Voleva riconoscerla allo scopo di portarla in Egitto e farla educare dalla propria madre da “buona musulmana”. La Corte d’Appello di Venezia aveva deciso per il riconoscimento, ma la Cassazione ha accettato il ricorso dell’avvocato della donna, Arnaldo Faro, stabilendo che non fosse nell’interesse della minore. La “cultura” del padre biologico (che tra l’altro, benché musulmano, è diventato padre con rapporti fuori dal matrimonio!) è violenta e basata sulla sottomissione della donna. L’uomo, ha detto il procuratore generale, ha assunto “una condotta violenta e prevaricatrice nei confronti della madre (della bambina, ndr) e dei suoi familiari, frutto di un modello culturale di rapporti di genere.”

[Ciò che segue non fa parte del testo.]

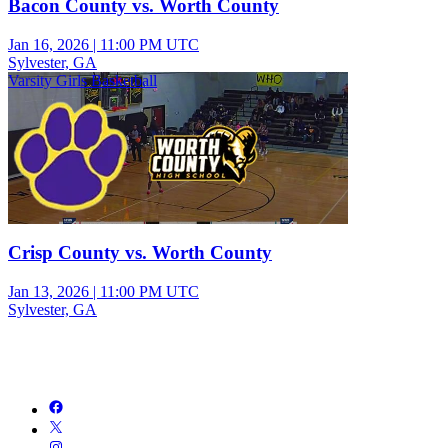
Bacon County vs. Worth County
Jan 16, 2026
|
11:00 PM UTC
Sylvester, GA
Varsity Girls Basketball
Crisp County vs. Worth County
Jan 13, 2026
|
11:00 PM UTC
Sylvester, GA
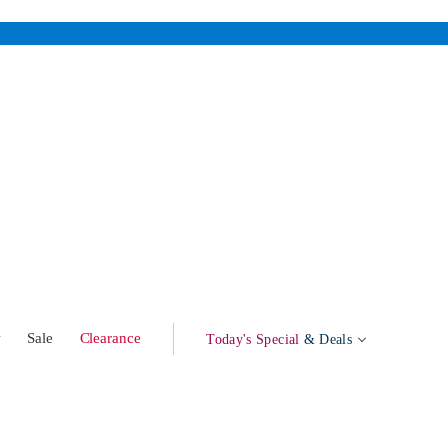
w
Sale
Clearance
Today's Special
& Deals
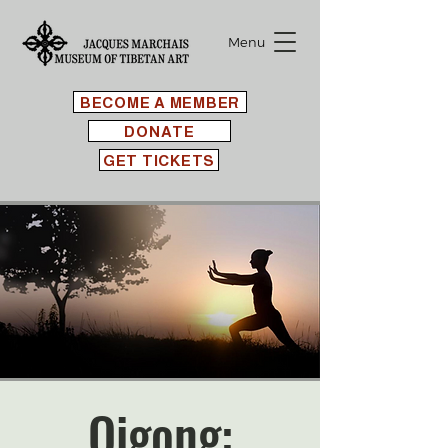
Menu
BECOME A MEMBER
DONATE
GET TICKETS
Qigong:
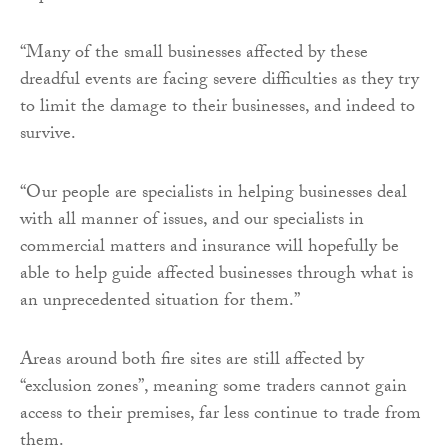
“Many of the small businesses affected by these
dreadful events are facing severe difficulties as they try
to limit the damage to their businesses, and indeed to
survive.
“Our people are specialists in helping businesses deal
with all manner of issues, and our specialists in
commercial matters and insurance will hopefully be
able to help guide affected businesses through what is
an unprecedented situation for them.”
Areas around both fire sites are still affected by
“exclusion zones”, meaning some traders cannot gain
access to their premises, far less continue to trade from
them.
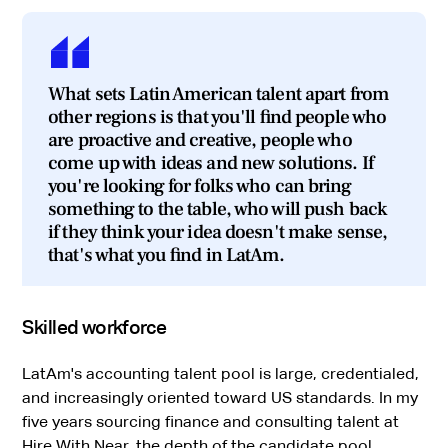
What sets Latin American talent apart from
other regions is that you'll find people who
are proactive and creative, people who
come up with ideas and new solutions. If
you're looking for folks who can bring
something to the table, who will push back
if they think your idea doesn't make sense,
that's what you find in LatAm.
Skilled workforce
LatAm's accounting talent pool is large, credentialed,
and increasingly oriented toward US standards. In my
five years sourcing finance and consulting talent at
Hire With Near, the depth of the candidate pool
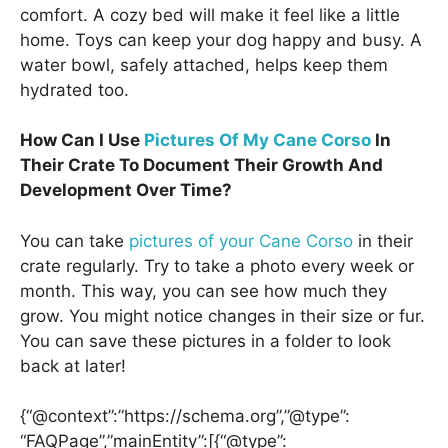
comfort. A cozy bed will make it feel like a little
home. Toys can keep your dog happy and busy. A
water bowl, safely attached, helps keep them
hydrated too.
How Can I Use
Pictures Of My Cane Corso
In
Their Crate To Document Their Growth And
Development Over Time?
You can take
pictures of your Cane Corso
in their
crate regularly. Try to take a photo every week or
month. This way, you can see how much they
grow. You might notice changes in their size or fur.
You can save these pictures in a folder to look
back at later!
{“@context”:”https://schema.org”,”@type”:
“FAQPage”,”mainEntity”:[{“@type”:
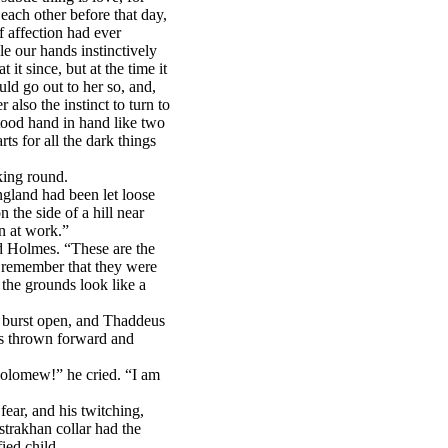
ach other before that day,
affection had ever
le our hands instinctively
 it since, but at the time it
uld go out to her so, and,
 also the instinct to turn to
tood hand in hand like two
ts for all the dark things
king round.
ngland had been let loose
n the side of a hill near
n at work.”
d Holmes. “These are the
t remember that they were
 the grounds look like a
e burst open, and Thaddeus
ds thrown forward and
holomew!” he cried. “I am
fear, and his twitching,
strakhan collar had the
fied child.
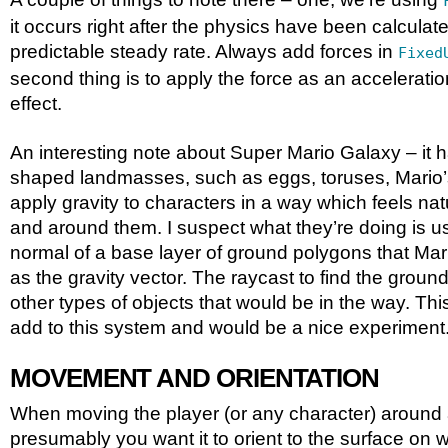
it occurs right after the physics have been calculat
predictable steady rate. Always add forces in
Fixed
second thing is to apply the force as an acceleration
effect.
An interesting note about Super Mario Galaxy – it ha
shaped landmasses, such as eggs, toruses, Mario’s
apply gravity to characters in a way which feels nat
and around them. I suspect what they’re doing is us
normal of a base layer of ground polygons that Mari
as the gravity vector. The raycast to find the ground
other types of objects that would be in the way. Th
add to this system and would be a nice experiment
MOVEMENT AND ORIENTATION
When moving the player (or any character) around 
presumably you want it to orient to the surface on w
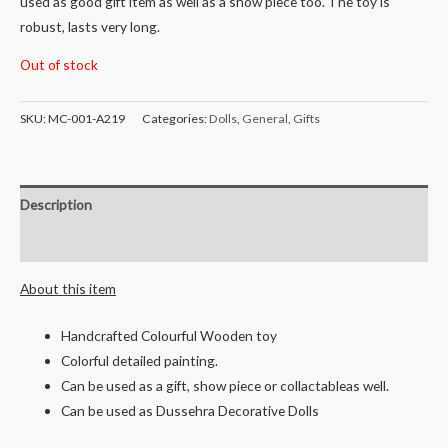
used as good gift item as well as a show piece too. The toy is
robust, lasts very long.
Out of stock
SKU:
MC-001-A219
Categories:
Dolls
,
General
,
Gifts
Description
Reviews (0)
About this item
Handcrafted Colourful Wooden toy
Colorful detailed painting.
Can be used as a gift, show piece or collactableas well.
Can be used as Dussehra Decorative Dolls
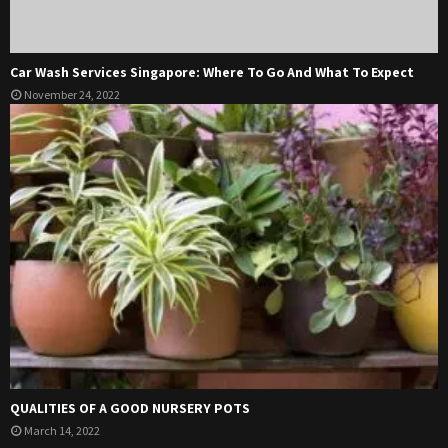
Car Wash Services Singapore: Where To Go And What To Expect
November 24, 2022
QUALITIES OF A GOOD NURSERY POTS
March 14, 2022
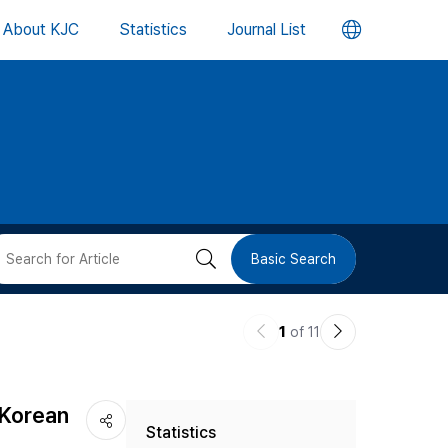
언
About KJC
Statistics
Journal List
어
변
경
버
검
Basic Search
튼
색
이
다
1
of 11
버
전
음
논
논
튼
 Korean
Statistics
문
문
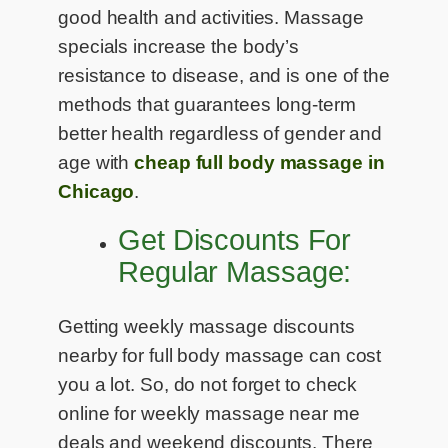
good health and activities. Massage
specials increase the body’s
resistance to disease, and is one of the
methods that guarantees long-term
better health regardless of gender and
age with
cheap full body massage in
Chicago
.
Get Discounts For
Regular Massage:
Getting weekly massage discounts
nearby for full body massage can cost
you a lot. So, do not forget to check
online for weekly massage near me
deals and weekend discounts. There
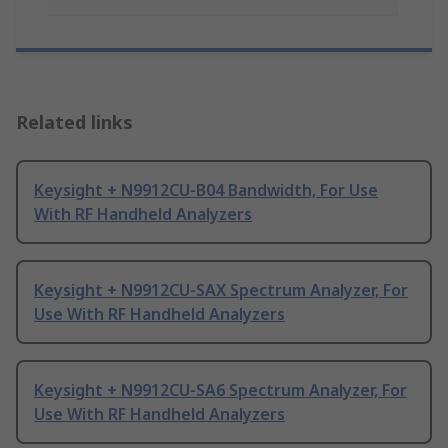
Related links
Keysight + N9912CU-B04 Bandwidth, For Use
With RF Handheld Analyzers
Keysight + N9912CU-SAX Spectrum Analyzer, For
Use With RF Handheld Analyzers
Keysight + N9912CU-SA6 Spectrum Analyzer, For
Use With RF Handheld Analyzers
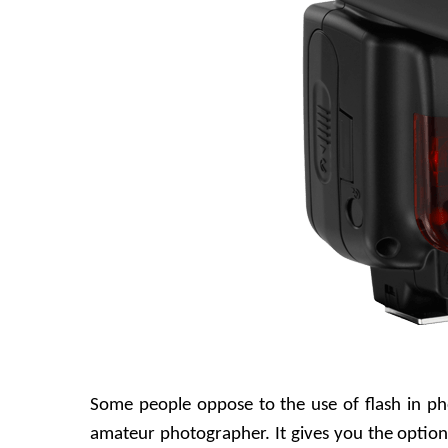
Some people oppose to the use of flash in ph
amateur photographer. It gives you the option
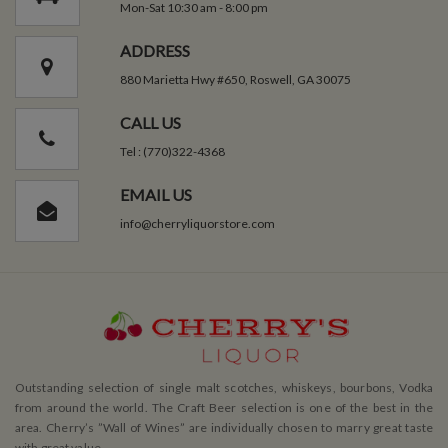
Mon-Sat 10:30 am - 8:00 pm
ADDRESS
880 Marietta Hwy #650, Roswell, GA 30075
CALL US
Tel : (770)322-4368
EMAIL US
info@cherryliquorstore.com
Outstanding selection of single malt scotches, whiskeys, bourbons, Vodka
from around the world. The Craft Beer selection is one of the best in the
area. Cherry’s ”Wall of Wines” are individually chosen to marry great taste
with great value.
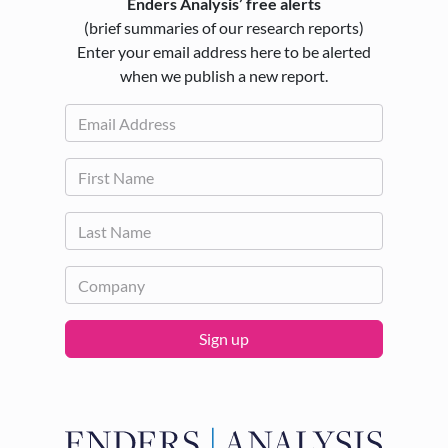
Enders Analysis’ free alerts
(brief summaries of our research reports)
Enter your email address here to be alerted
when we publish a new report.
Sign up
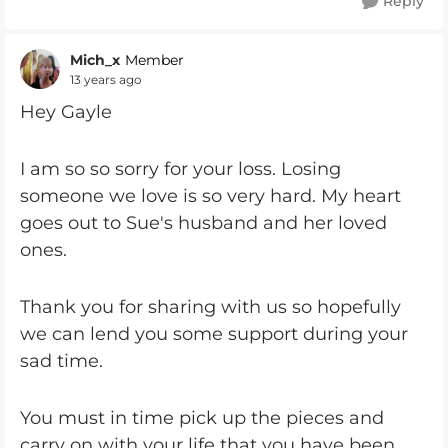
Reply
Mich_x
Member
13 years ago
Hey Gayle
I am so so sorry for your loss. Losing
someone we love is so very hard. My heart
goes out to Sue's husband and her loved
ones.
Thank you for sharing with us so hopefully
we can lend you some support during your
sad time.
You must in time pick up the pieces and
carry on with your life that you have been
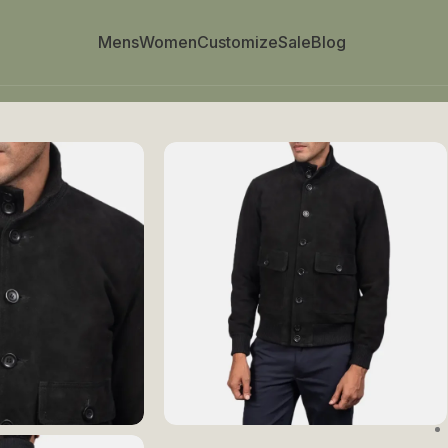
Mens
Women
Customize
Sale
Blog
cket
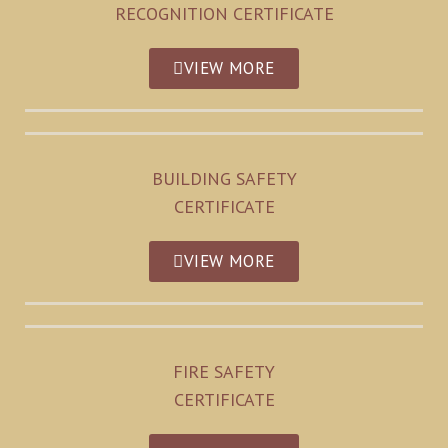
RECOGNITION CERTIFICATE
VIEW MORE
BUILDING SAFETY
CERTIFICATE
VIEW MORE
FIRE SAFETY
CERTIFICATE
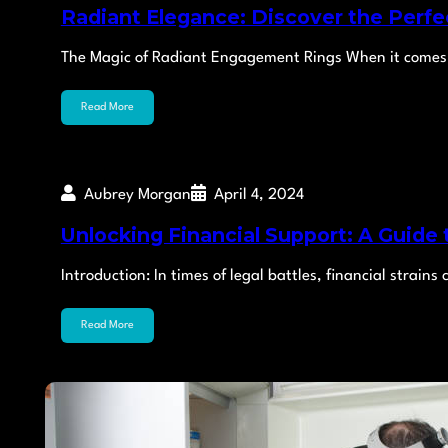
Radiant Elegance: Discover the Perf
The Magic of Radiant Engagement Rings When it comes 
Read More
Aubrey Morgan
April 4, 2024
Unlocking Financial Support: A Guide
Introduction: In times of legal battles, financial strain
Read More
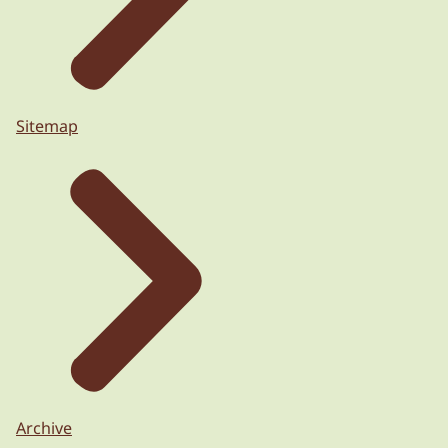
Sitemap
Archive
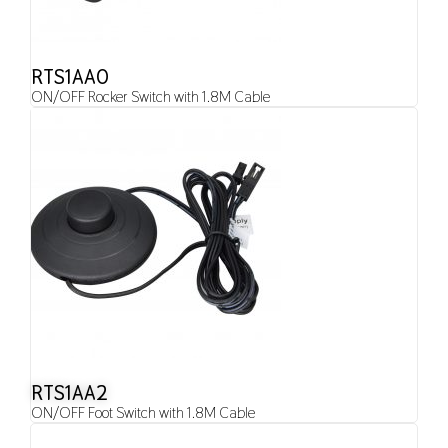
RTS1AA0
ON/OFF Rocker Switch with 1.8M Cable
RTS1AA2
ON/OFF Foot Switch with 1.8M Cable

Ciò è stato (fortunatamente) ritenuto di maggior importanza rispetto alla “verità biologica” che garantisce il diritto al riconoscimento (art. 30 della Costituzione) e la Corte d’Appello è stata invitata a rivedere le sue posizioni, che avrebbero compromesso “lo sviluppo psicofisico della minore”, violando la Convenzione del Consiglio d’Europa inerente alla prevenzione e lotta contro la violenza domestica (fisica, sessuale, psicologica ed economica). La sentenza della Cassazione costituisce un meraviglioso precedente o almeno lo speriamo!